- Born: 24 March 1897 Dzietkowitz (Dziećkowice), a suburb of Myslowitz, Upper Silesia, German Empire, now Poland
- Died: 14 February 2010 (aged 112 years, 327 days) Paradiso, Switzerland
- Occupation: Retired
- Known for: Oldest verified person ever in Switzerland

= Rosa Rein =

Swiss supercentenarian (1897–2010)

Rosa Rein (née Karliner; 24 March 1897 – 14 February 2010) was a German-born Swiss supercentenarian who, at the time of her death was the oldest person in Switzerland, and the oldest known Jew in the world.

== Biography ==
Rein was born in Upper Silesia in Dzietkowitz, at the time part of the German Empire, but now in Poland. She grew up in a well-to-do family, with five siblings, on a farming estate with two dozen employees. She went to school in neighbouring Mysłowice, and eventually went to college, which was not common for women in that period. In 1935 she got married and ran a textile business with her husband. A German Jew, she fled the country with her husband after Kristallnacht, to Brazil. Her mother would later die in a Nazi concentration camp. Her husband died shortly after their arrival in Brasil.

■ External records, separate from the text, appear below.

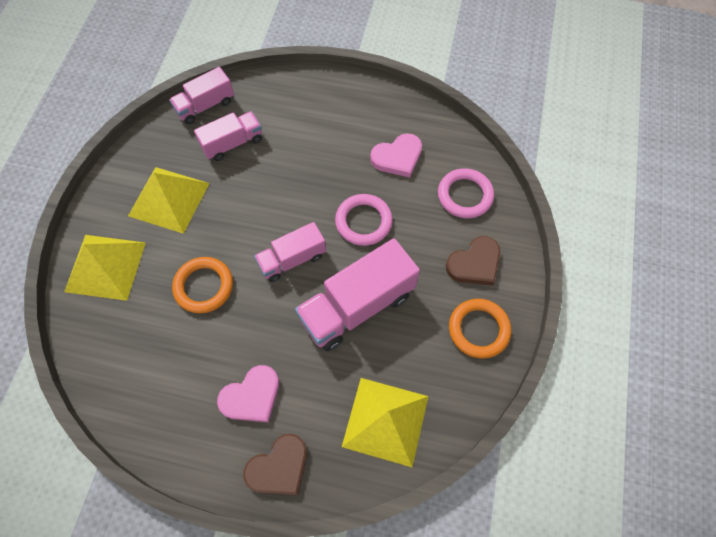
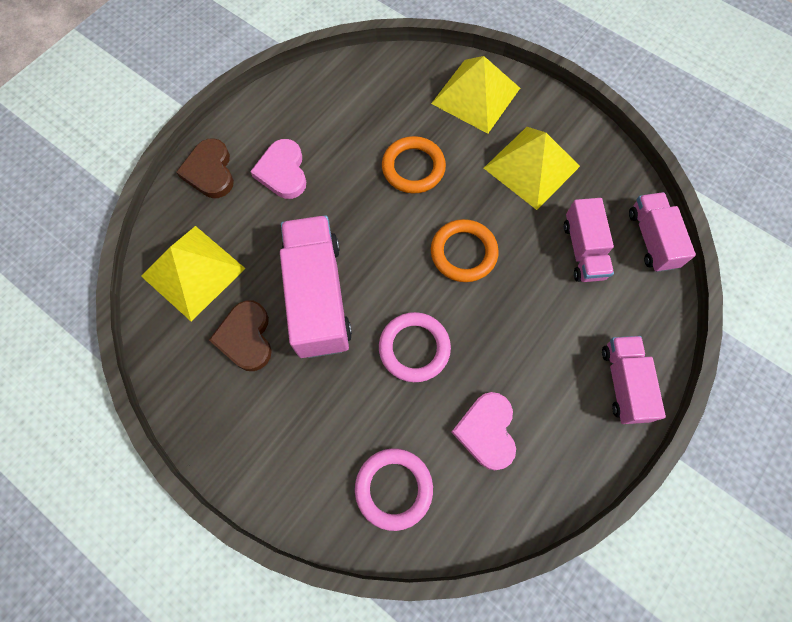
camera: 115 degrees right, 5 degrees up
(292, 259) = (403, 256): pink truck -> pink truck (623, 383)
(474, 264) = (299, 448): brown heart -> brown heart (246, 337)
(478, 329) = (224, 408): orange ring -> orange ring (463, 253)

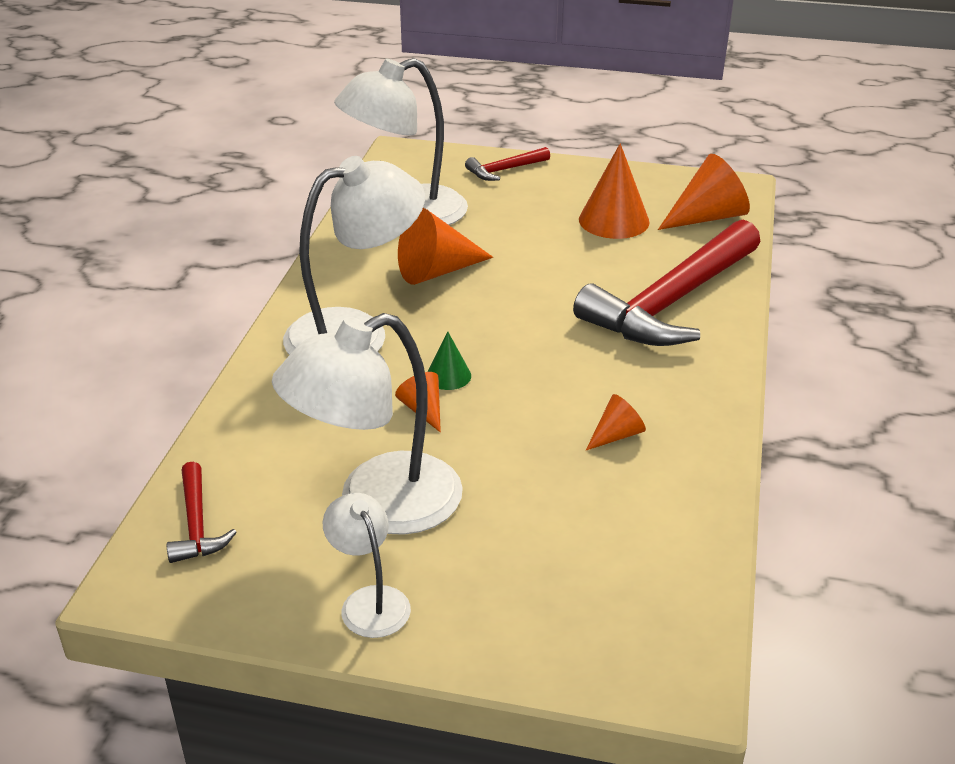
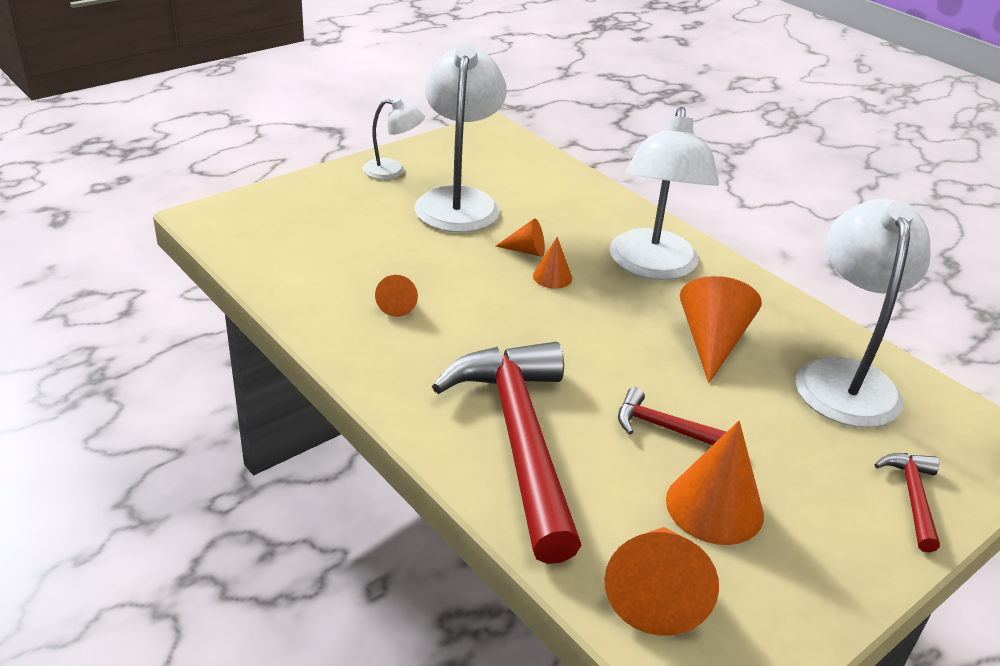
camera: 125 degrees right, 0 degrees up
(197, 524) = (516, 154): red hammer -> red hammer (664, 428)
(448, 376) = (552, 277): green cone -> orange cone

She remarried in 1949 and due to her husband's failing health they moved to Genoa in 1964 before settling in Paradiso, Switzerland. In 1973 Rein's second husband died. Both marriages were without children and her remaining family lived abroad. She lived on her own until 2001, when she moved to a nursing home, where she lived until her death. Apart from failing eyesight and hearing she was in good health until her death.

== Oldest person ==
Rein became the oldest person in Switzerland in September 2006, and the oldest Swiss ever in June 2008. Following the death of Berta Rosenberg in January 2009, she became the oldest known Jew in the world. At the time of her death she was also the oldest person born in Germany.